Set the bar low here, and choose small actions you can take. When at work, you focus your attention on them. Let’s say you’re feeling disconnected from people at work, so you write down a list of people at work you can stop by to say hi to each day in the morning, or invite for lunch. If you’re feeling unmotivated and have little energy, give yourself a daily energy break where you leave the building and go for a walk, treating yourself to a good coffee.

This might be good for now, but if you want to take this process even further, you can use some of the resources and structures that Burnett and Evans suggest. Below is a short summary, but you can find all the resources you need on their website.

  • Set aside time every week to reflect on what you have learned. In their book, Burnett and Evans have a useful template for daily journaling and a structure for a Sunday reflection session you can follow. They suggest that you note down every day your answers to these questions in a Good Work Journal: What did I learn? What did I initiate? Who did I help? And then on the weekend, you sit down for five to ten minutes and give yourself time to review and reflect on your week, making an effort to think about the things you are grateful for and found positive.
  • Then, the following Monday and for the next week, you do this whole process again. In this way, you’re not rushing out of something too fast, and you’re learning to design your own work, and in turn your life.

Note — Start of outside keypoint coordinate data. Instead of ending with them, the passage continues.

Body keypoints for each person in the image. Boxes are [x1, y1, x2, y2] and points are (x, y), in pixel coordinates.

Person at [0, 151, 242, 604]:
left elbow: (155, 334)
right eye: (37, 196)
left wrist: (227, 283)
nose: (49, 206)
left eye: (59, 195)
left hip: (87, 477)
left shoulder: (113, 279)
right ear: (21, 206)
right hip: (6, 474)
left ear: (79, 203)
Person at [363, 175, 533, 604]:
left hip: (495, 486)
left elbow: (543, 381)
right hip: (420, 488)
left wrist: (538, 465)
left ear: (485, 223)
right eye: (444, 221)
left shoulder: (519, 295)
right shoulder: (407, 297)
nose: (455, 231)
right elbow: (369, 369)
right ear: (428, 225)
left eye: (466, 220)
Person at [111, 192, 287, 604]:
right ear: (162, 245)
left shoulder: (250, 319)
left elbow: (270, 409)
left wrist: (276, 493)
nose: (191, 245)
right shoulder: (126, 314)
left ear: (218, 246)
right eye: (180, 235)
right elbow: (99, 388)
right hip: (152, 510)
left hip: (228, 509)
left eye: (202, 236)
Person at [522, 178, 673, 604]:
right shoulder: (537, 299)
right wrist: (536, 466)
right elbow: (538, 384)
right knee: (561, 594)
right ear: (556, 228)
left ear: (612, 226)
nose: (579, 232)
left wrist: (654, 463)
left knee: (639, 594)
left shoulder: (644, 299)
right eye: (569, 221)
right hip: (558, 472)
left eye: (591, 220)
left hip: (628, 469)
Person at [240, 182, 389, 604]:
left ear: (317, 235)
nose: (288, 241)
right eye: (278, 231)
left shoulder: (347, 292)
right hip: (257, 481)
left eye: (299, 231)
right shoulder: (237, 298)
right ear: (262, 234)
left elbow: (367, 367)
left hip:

This way, instead of just sticking a new label on your job as “good enough for now”, you’re actually creating a whole new reality for yourself at work — a reframed one.

Creating the habit of reframing every day

“We’re not discontented kids in the backseat of the family minivan, but how many of us live our lives, especially our work lives, as if we are?” — Bill Burnett and Dave Evans

For me, choosing the “good enough for me” perspective is something I have to do every day, many times a day. It’s not a one-time fix. Am a failing? Maybe a little bit, but I like to think of it more as building muscle. This way, every time the fearful negative voice comes back and I tell myself that “it’s ok, I hear you. It’s good enough for now”, that muscle gets stronger. Hopefully, reframing will become so natural for me that it will become a habit, and not a technique anymore.

Using it is good enough for now as a mantra this past week has inspired me to apply it to other situations besides work too. As I’ve just started doing pilates, I’m still struggling with many exercises. My push-ups are ridiculous and the breaks frequent. But instead of putting myself down for not looking or being as strong and flexible as the instructors, I’ve told myself that it is good enough — making me feel more motivated to continue and happier.

This simple reframe is not only simple to do and can support us to create change in our lives, but it is also something that makes us feel more grateful and mindful of what is already going well in our life.

We could easily fail to see what is actually good in our lives if we’re stuck in discontentedness — basically missing out on our own life — because we’re feeling like we’re not there yet and instead waiting to arrive at a place where we can be happy.

If you feel like you’re stuck in your career or at work, the reframe of Good enough, for now, might be valuable, so just go ahead and try it out right now.

And while you’re playing with this, why not think of other areas of your life too, like your relationships, where you live — even your writing, and see if you can feel a shift?